**Problem to work on:**
Your answer must be an exact copy of the entries below, with no pictures in it.

**Data for this task:**
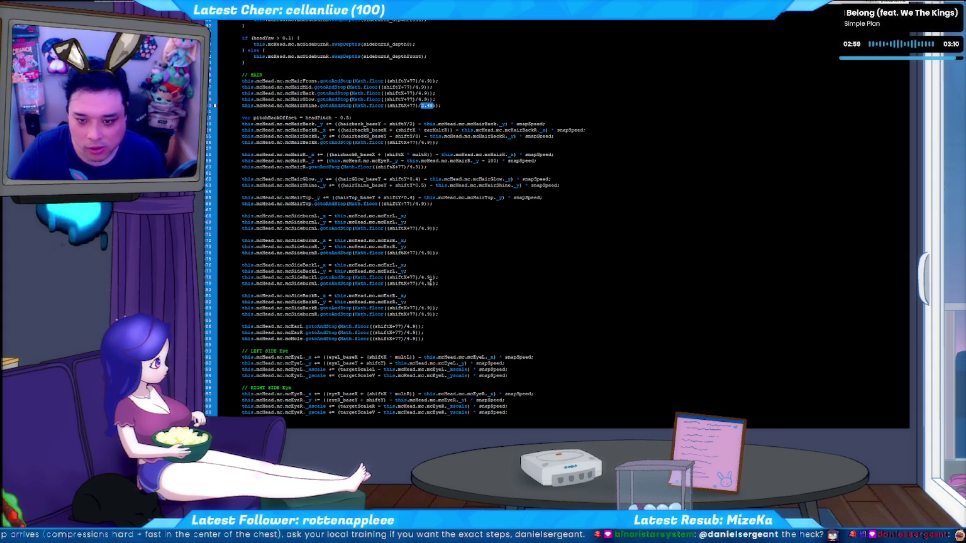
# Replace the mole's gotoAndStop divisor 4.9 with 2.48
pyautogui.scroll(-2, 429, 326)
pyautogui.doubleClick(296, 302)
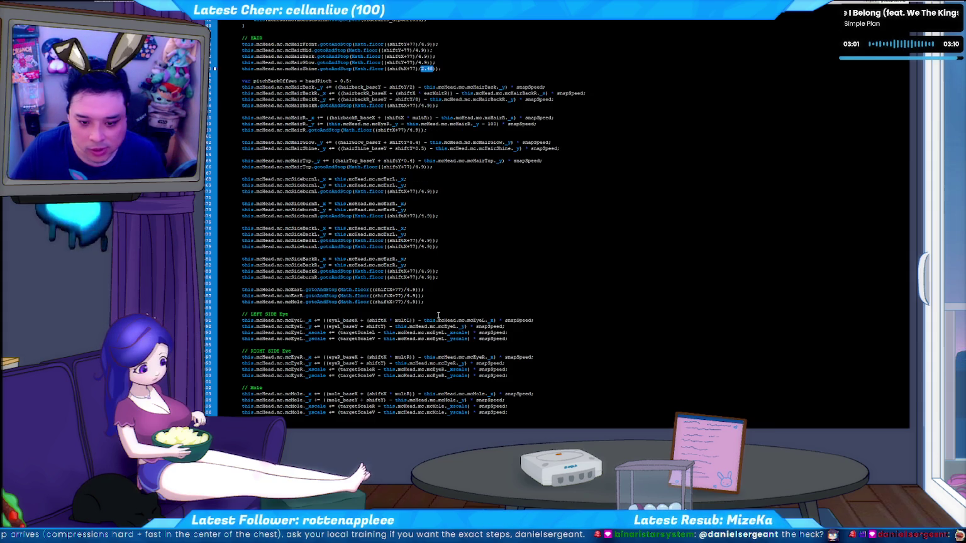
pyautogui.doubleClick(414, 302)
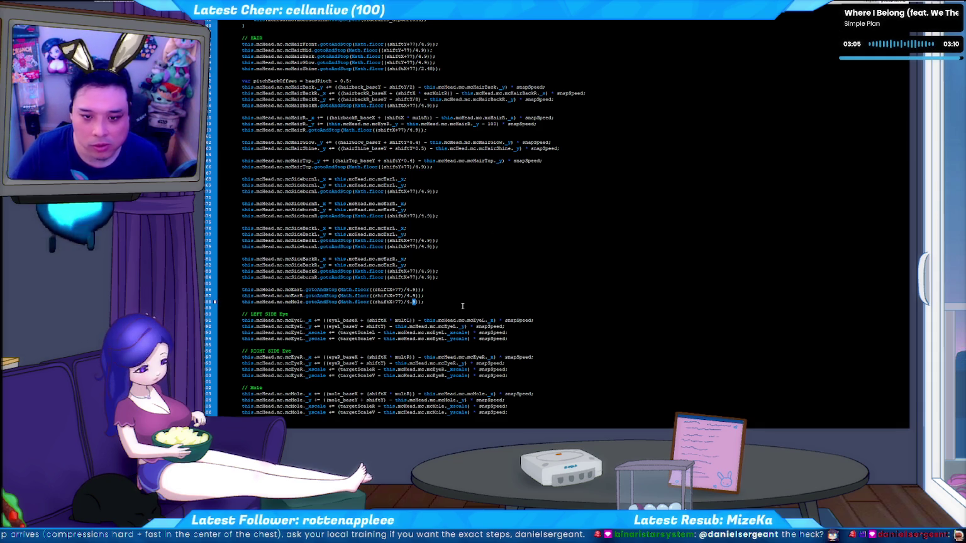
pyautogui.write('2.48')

**Task output:**
# Replace the mole's gotoAndStop divisor 4.9 with 2.48
pyautogui.scroll(-2, 429, 326)
pyautogui.doubleClick(296, 302)
pyautogui.doubleClick(414, 302)
pyautogui.write('2.48')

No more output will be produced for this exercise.